Yet Merivel is much more than a pensive account of the decline of two elderly men, one an eminent monarch, the other an obscure doctor, and their contemporaries. It is also a brilliant satire, not just on the Caroline age, but also about humanity in any age – though perhaps satire is too strong a word: Tremain can be hard-hitting, but to say that Merivel is a comedy of manners might convey better what I mean, as long as this does not imply that the novel is not ‘serious’.

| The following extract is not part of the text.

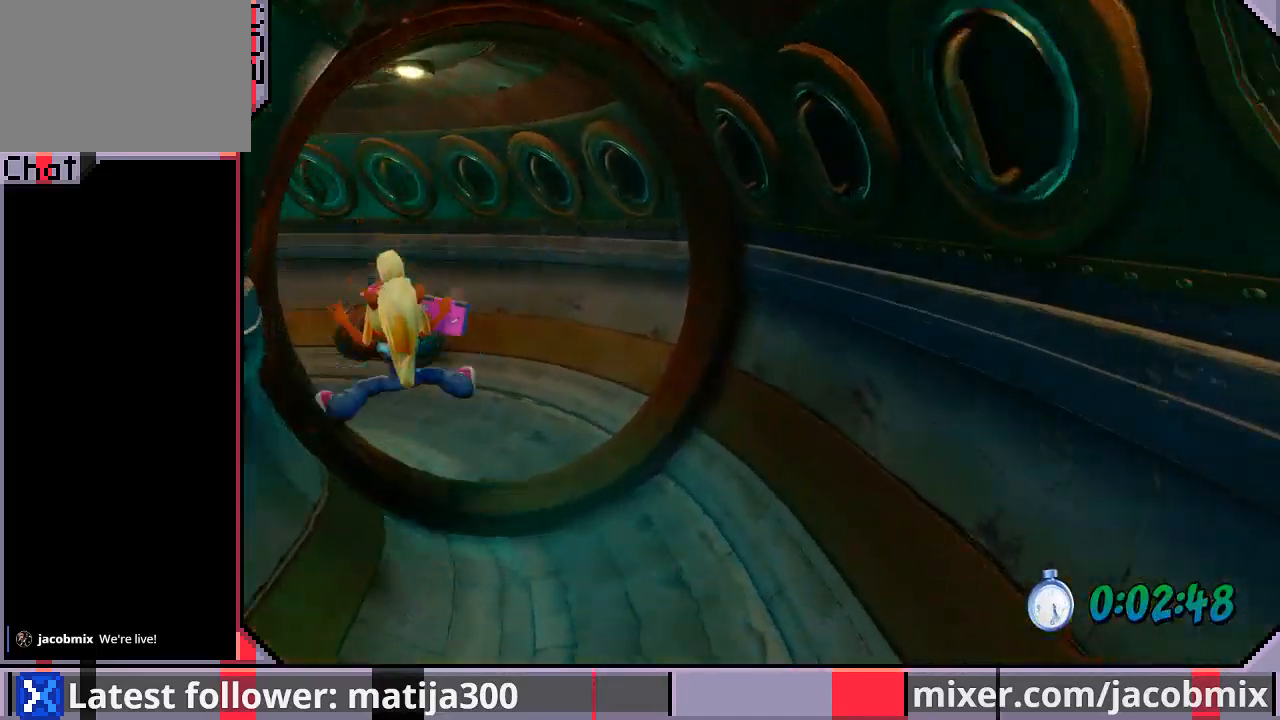
{"buttons": ["CROSS", "R1", "DPAD_UP", "DPAD_LEFT"], "left_stick": "center", "right_stick": "center", "events": [[67, "DPAD_LEFT", "up"], [133, "R1", "down"], [267, "CROSS", "down"], [333, "DPAD_LEFT", "down"]]}
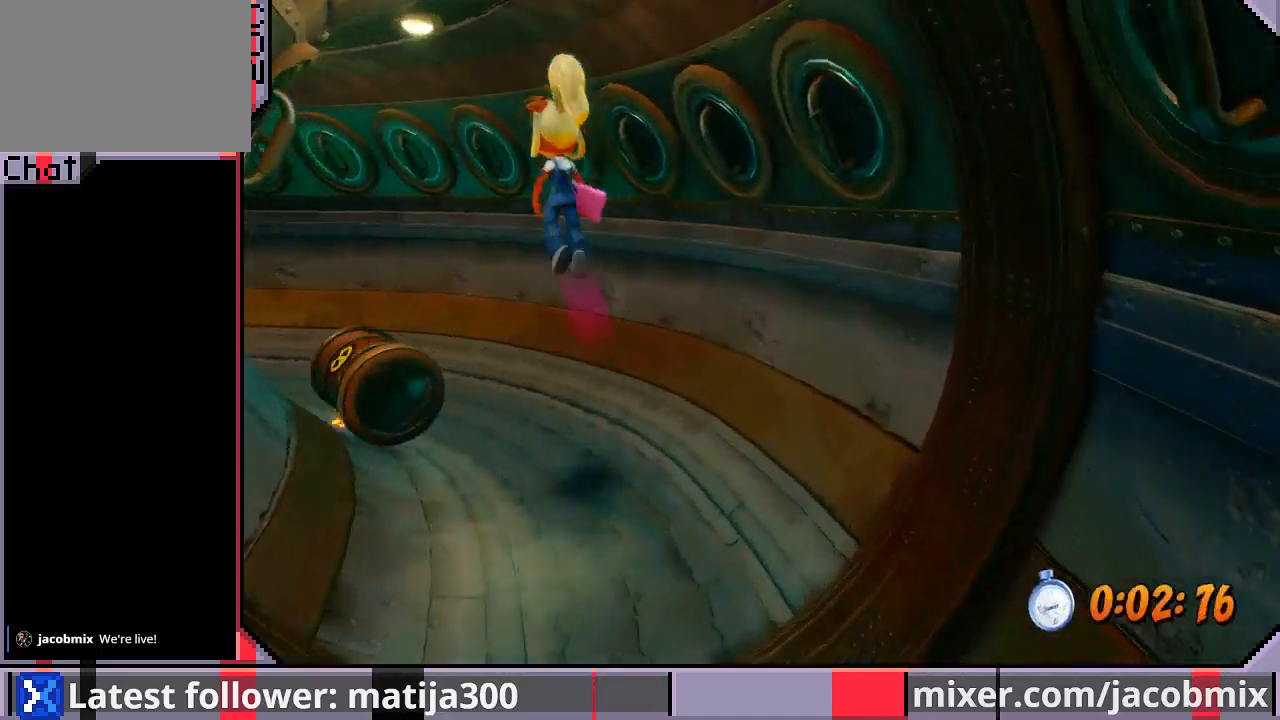
{"buttons": ["DPAD_UP", "DPAD_LEFT"], "left_stick": "center", "right_stick": "center", "events": [[100, "R1", "up"], [133, "CROSS", "up"]]}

But perhaps ‘serious’ is not the right word either! Some of the scenes are absurdly comic, some pathetically so. The account of the abortive sojourn of both Merivel and Jan Hollers, the clock-making Dutchman, at the court of Louis XIV, demonstrates both their absurdity (each is out to make a fast buck if he can) and the pathos of their situation (Hollers is a skilled craftsman whose precision-made clocks are rejected by the King’s dour mistress, Madame de Maintenon, simply because they don’t keep the same time as the no doubt faulty clock over the palace coach-house in whose accuracy she invests all her faith; Merivel, despite the letters of introduction with which he is armed and the intervention of his new mistress, never manages to meet the King.). Sometimes Tremain writes with Rabelaisian gusto, as in the scene that takes place with the ‘drab’ in the carriage when Merivel is at last on his way to Switzerland to be reunited with Louise (this woman, the sole female fellow-traveller in a full coach, despite her grotesque proportions and shameless habits, succeeds in inflaming lust in all of her companions, and persuades each of them in turn to pay for sex while the others look on). The drab scene is pivotal to the novel, because it represents Merivel’s last act of bawdy – and it is a tawdry parody of all the hilarious and unrepentant romps that took place in Restoration. Significantly, it unmans him, so that coitus, even with a woman as lovely and willing as Louise, no longer holds sufficient attraction for him.
The narrative of Merivel glints and morphs like coloured squares of glass in a kaleidoscope. As I have illustrated, it is difficult, if not impossible, to pin this book down, to attempt to corral it into a single genre or style, and it would probably be impertinent to try. I hope, however, that I have managed to convey enough of its flavour to entice others to its pages.